- Pimpalner Location in Maharashtra, India Pimpalner Pimpalner (India)
- Coordinates: 18°55′N 74°25′E﻿ / ﻿18.92°N 74.41°E
- Country: India
- State: Maharashtra
- District: Ahmednagar

Population
- • Total: 2,086

Languages
- • Official: Marathi
- Time zone: UTC+5:30 (IST)
- PIN: 414302
- Telephone code: 02488
- Vehicle registration: MH-16
- Nearest city: Parner, Ahmednagar
- Sex ratio: 1077-1009 ♂/♀
- Lok Sabha constituency: Ahmednagar
- Vidhan Sabha constituency: Parner

= Pimpalner, Parner =

Village in Maharashtra

Pimpalner is a small town in Parner Taluka in Ahmednagar district of the state of Maharashtra, India. It belongs to the Nashik Division. It is located 49 km to the west of the district headquarters Ahmednagar, 12 km from Parner, and 189 km from the state capital Mumbai. Pimpalner is surrounded by Parner Taluka to the north, Ahmednagar Taluka to the east, Shrigonda Taluka to the south, and Khed Taluka to the west. Shirur, Ahmednagar, Shrigonda, and Manchar are the nearby cities to Pimpalner.

Pimpalner is also known for being associated with Sant Nilobaray Maharaj, a revered saint known for his devotion and spiritual teachings. His legacy continues to inspire people in the region, and his samadhi (memorial) in Pimpalner attracts devotees from nearby villages, especially during annual fairs and religious gatherings held in his honor.

== Infrastructure ==

The main occupation in Pimpalner is farming, secondary being business. There are almost 403 small villages around the town. Total area of Pimpalner is 1708 hectares. All villagers around the town come and visit weekly market on Saturday and Sunday at nearest bhaji mandai which is shirur and parner. There is a Gram Panchayat, and forest office, post office.

The village's biggest accomplishment is in its use of non-conventional energy. For example, all the village street lights each have separate solar panels.[2] The village is headed by a Sarpanch who is the chief of the Gram Panchayat (village panchayat). The project is heralded as a sustainable model of a village republic.

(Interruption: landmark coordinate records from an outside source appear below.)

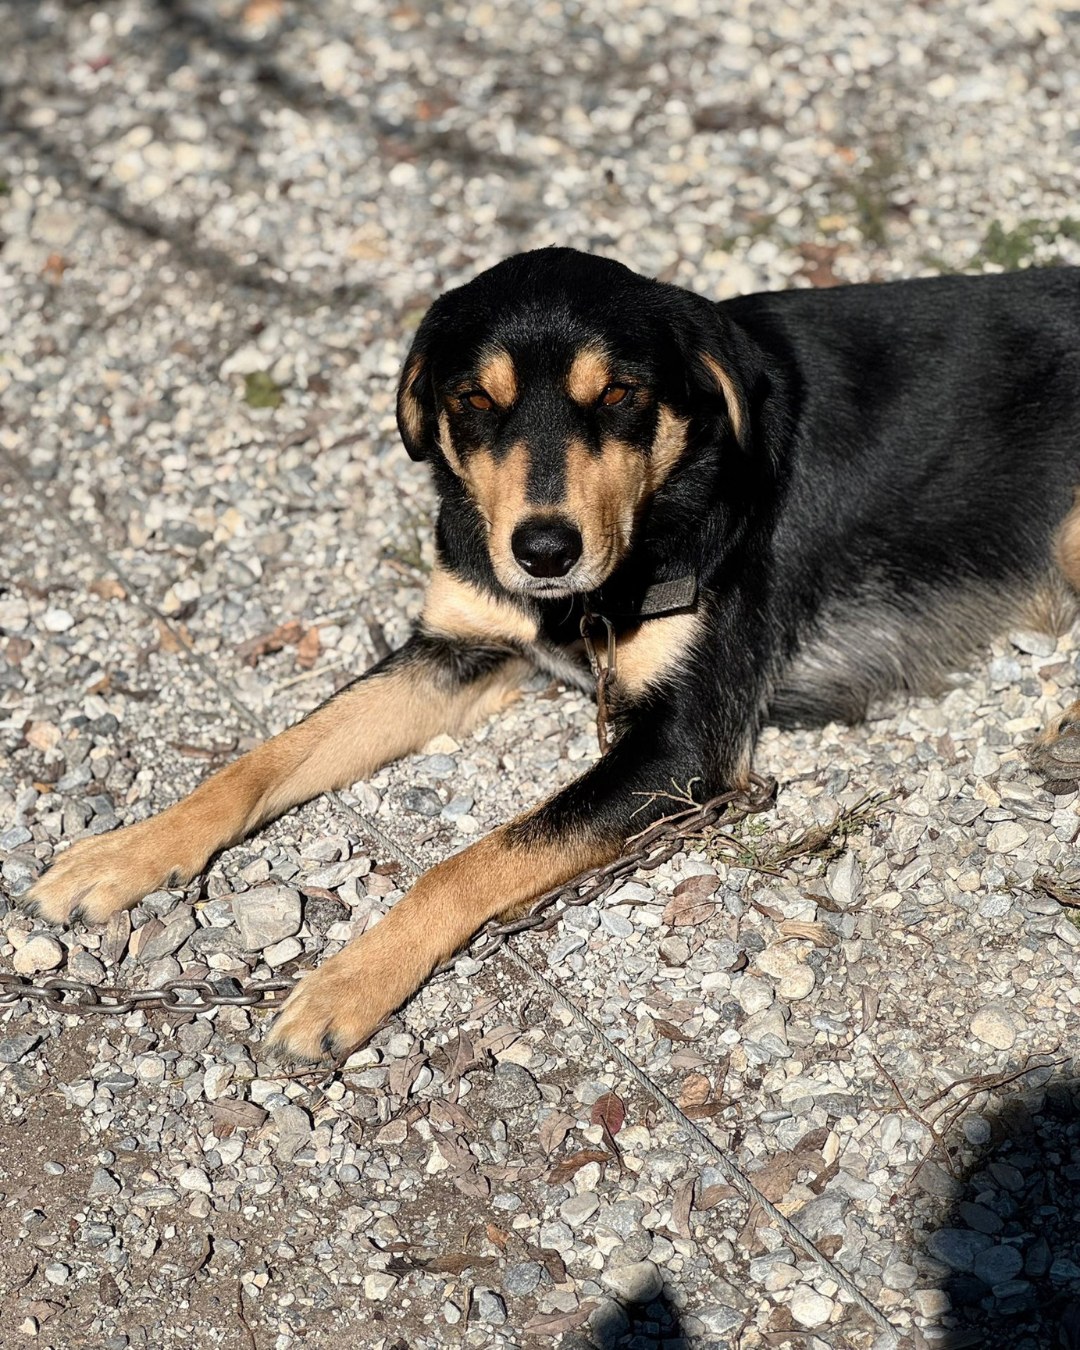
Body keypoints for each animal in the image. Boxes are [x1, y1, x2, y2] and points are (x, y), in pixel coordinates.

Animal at [24, 247, 1080, 1063]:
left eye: (619, 395)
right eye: (472, 401)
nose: (542, 551)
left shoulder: (677, 751)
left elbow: (473, 859)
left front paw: (345, 985)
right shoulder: (457, 649)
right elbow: (261, 761)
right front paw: (127, 852)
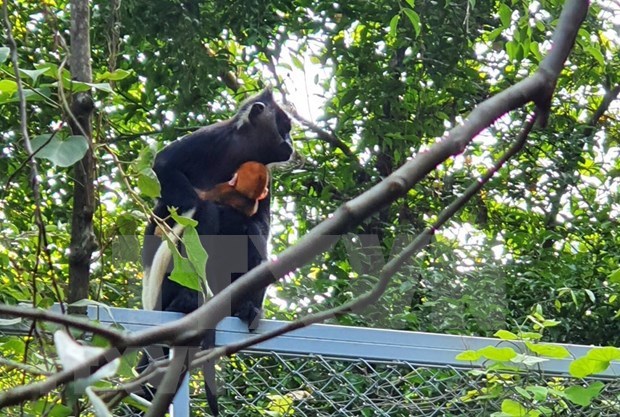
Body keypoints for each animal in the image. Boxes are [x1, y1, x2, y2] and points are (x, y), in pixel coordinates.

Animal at [140, 88, 294, 416]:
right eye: (284, 128)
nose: (290, 144)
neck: (237, 153)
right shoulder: (210, 139)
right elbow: (165, 166)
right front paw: (193, 201)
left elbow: (259, 228)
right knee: (202, 220)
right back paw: (187, 301)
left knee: (248, 235)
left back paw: (245, 308)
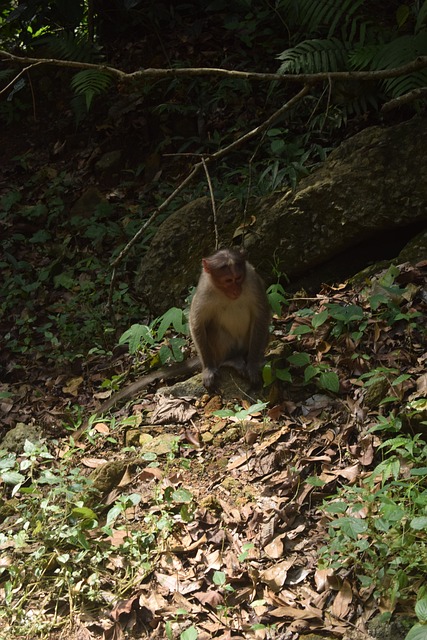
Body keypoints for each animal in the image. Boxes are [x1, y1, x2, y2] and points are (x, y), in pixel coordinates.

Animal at [189, 249, 270, 390]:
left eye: (238, 278)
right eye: (228, 280)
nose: (236, 290)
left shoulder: (252, 279)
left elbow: (262, 315)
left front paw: (253, 364)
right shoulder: (204, 289)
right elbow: (197, 323)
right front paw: (208, 368)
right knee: (215, 331)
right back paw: (230, 360)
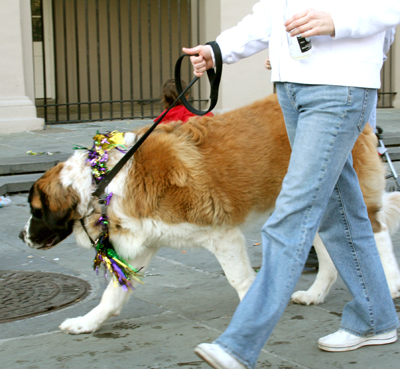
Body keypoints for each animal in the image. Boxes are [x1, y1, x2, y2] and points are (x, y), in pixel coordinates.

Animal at [19, 94, 400, 334]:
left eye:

In 1975 the village was afflicted by drought, poverty prevailed, and trade in illicit liquor was widespread. The village tank could not hold water as the embankment dam wall leaked. Work began with the percolation tank construction. Hazare encouraged the villagers to donate their labour to repair the embankment. Once this was fixed, the seven wells below filled with water in the summer for the first time in memory.

Now the village has water year-round, as well as a grain bank, a milk bank, and a school.

==Education==
Zila Parishad (Marathi Shala) provides primary school education up to fourth standard. Secondary education is available in secondary high school up to 10th standard. For further education students have to commute to nearby town mainly Shirur and Parner.

==Religion==
The majority of the population in the village is Hindu.

Majority of people are literate. Education is the main motive of youngsters for survival.
Frequent droughts make life of local dwellers and farmers unbearable, so people migrate to cities or other places.

==Transportation==

===By bus===
By Road
Shirur is the nearest town to Pimpalner. Shirur is 18 km from Pimpalner. Road connectivity is there from Shirur to Pimpalner.

By Rail
There is no railway station near to Pimpalner in less than 10 km. However, Pune Jn Rail Way Station is major railway station 77 km from Pimpalner.

==Agriculture==
Farming is main occupation of the town's residents.

The main crops produced are:
- Bajara
- Jawar
- Wheat
- Onion
- Green pea
- Vegetable
- sugar cane
- Tomato

==Economy==
The majority of the population has farming as their primary occupation. Pimpalner also has big market of bajara, wheat, and other grains so the heart of Ahmednagar economy may said to Pimpalner.